Durante declaração, André Gadelha afirmou que o cenário político brasileiro sofreu mudanças nos últimos anos, com o Congresso Nacional assumindo maior influência sobre a destinação de verbas públicas.
“Hoje o presidente não manda mais no país, quem manda são os deputados e os senadores”, declarou.
Na avaliação do pré-candidato, o atual formato das emendas parlamentares precisa ser revisto para fortalecer a capacidade de planejamento e execução dos investimentos pelos governos.

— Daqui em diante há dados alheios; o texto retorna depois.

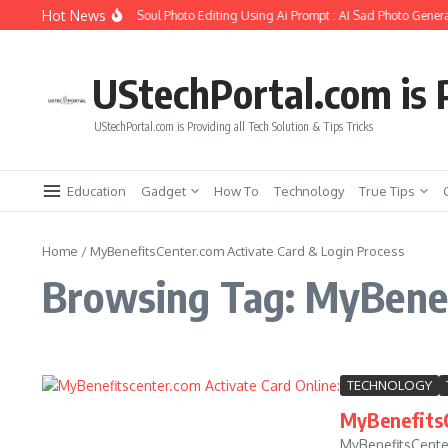
Skip to content
Hot News
How to Create Girlfriend Soul Photo Editing Using Ai Prompt : AI Sad Photo Genera
UStechPortal.com is P
UStechPortal.com is Providing all Tech Solution & Tips Tricks
Education
Gadget
How To
Technology
True Tips
Home
/
MyBenefitsCenter.com Activate Card & Login Process
Browsing Tag: MyBenef
TECHNOLOGY
MyBenefitsC
MyBenefitsCenter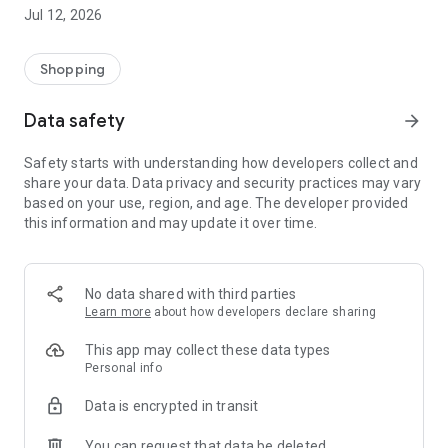
-> Like, Chat, and Deal: Finalise transactions directly with
Jul 12, 2026
sellers through in-app chat.
-> Build Your Wardrobe: List your items and make your closet
available for swapping, selling, renting, or donating.
Shopping
-> Community Features: Follow and unfollow other users to
keep track of your favourite Reusers.
Data safety
arrow_forward
-> Smart Filters: Find what you need quickly with advanced
search, filters, and popular brand categories.
Safety starts with understanding how developers collect and
Reviews and Ratings: Shop confidently with user feedback.
share your data. Data privacy and security practices may vary
Support Anytime: Our team is here to ensure a smooth
based on your use, region, and age. The developer provided
experience.
this information and may update it over time.
Why Choose Reusers?
-> Fashion made personal and interactive.
-> A sustainable way to refresh your wardrobe.
No data shared with third parties
-> A platform where every click builds community
Learn more
about how developers declare sharing
connections.
This app may collect these data types
Personal info
Data is encrypted in transit
You can request that data be deleted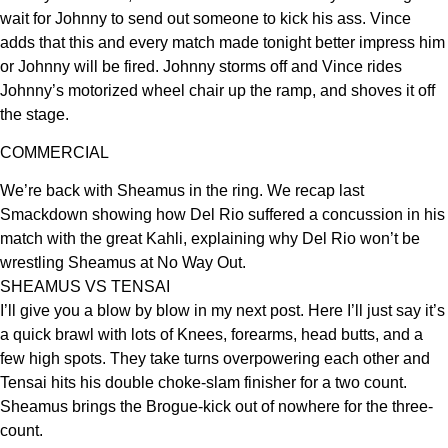
wait for Johnny to send out someone to kick his ass. Vince
adds that this and every match made tonight better impress him
or Johnny will be fired. Johnny storms off and Vince rides
Johnny’s motorized wheel chair up the ramp, and shoves it off
the stage.
COMMERCIAL
We’re back with Sheamus in the ring. We recap last
Smackdown showing how Del Rio suffered a concussion in his
match with the great Kahli, explaining why Del Rio won’t be
wrestling Sheamus at No Way Out.
SHEAMUS VS TENSAI
I’ll give you a blow by blow in my next post. Here I’ll just say it’s
a quick brawl with lots of Knees, forearms, head butts, and a
few high spots. They take turns overpowering each other and
Tensai hits his double choke-slam finisher for a two count.
Sheamus brings the Brogue-kick out of nowhere for the three-
count.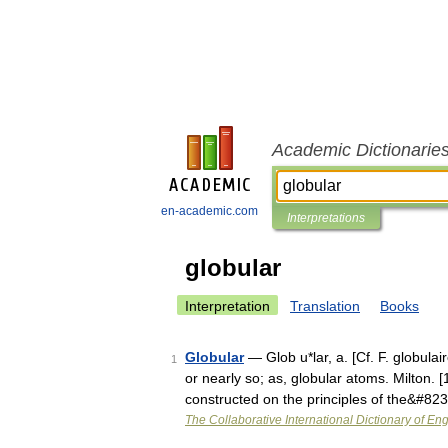
Academic Dictionarie
en-academic.com
Interpretations
globular
Interpretation
Translation
Books
Globular
— Glob u*lar, a. [Cf. F. globulai
1
or nearly so; as, globular atoms. Milton. 
constructed on the principles of the&#82
The Collaborative International Dictionary of Eng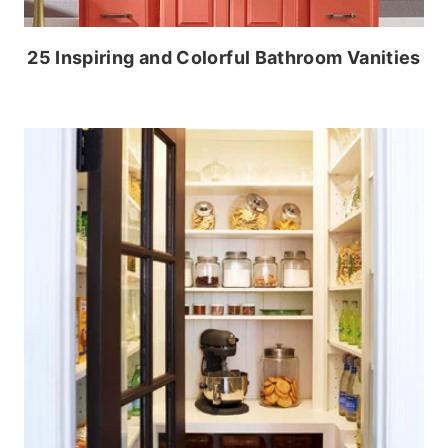
25 Inspiring and Colorful Bathroom Vanities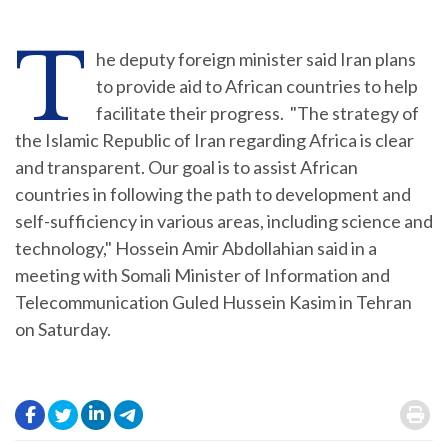
T
he deputy foreign minister said Iran plans
to provide aid to African countries to help
facilitate their progress. "The strategy of
the Islamic Republic of Iran regarding Africa is clear
and transparent. Our goal is to assist African
countries in following the path to development and
self-sufficiency in various areas, including science and
technology," Hossein Amir Abdollahian said in a
meeting with Somali Minister of Information and
Telecommunication Guled Hussein Kasim in Tehran
on Saturday.
.
.
.
.
.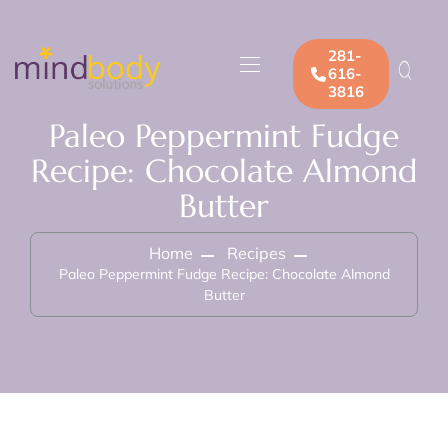
281-
616-
3816
Paleo Peppermint Fudge
Recipe: Chocolate Almond
Butter
Home
Recipes
Paleo Peppermint Fudge Recipe: Chocolate Almond
Butter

André Gadelha também manifestou posição contrária ao modelo vigente de distribuição das emendas e defendeu que os recursos destinados à realização de obras, aquisição de equipamentos e prestação de serviços públicos sejam executados diretamente pelos governos federal, estaduais e municipais, por meio de suas estruturas administrativas.
O tema das emendas parlamentares tem ocupado espaço no debate político nacional, especialmente em razão das discussões sobre a divisão de competências entre os Poderes Executivo e Legislativo na definição e execução do orçamento público. Nesse contexto, a declaração de André Gadelha reforça sua posição em defesa de mudanças no atual sistema de alocação dos recursos públicos.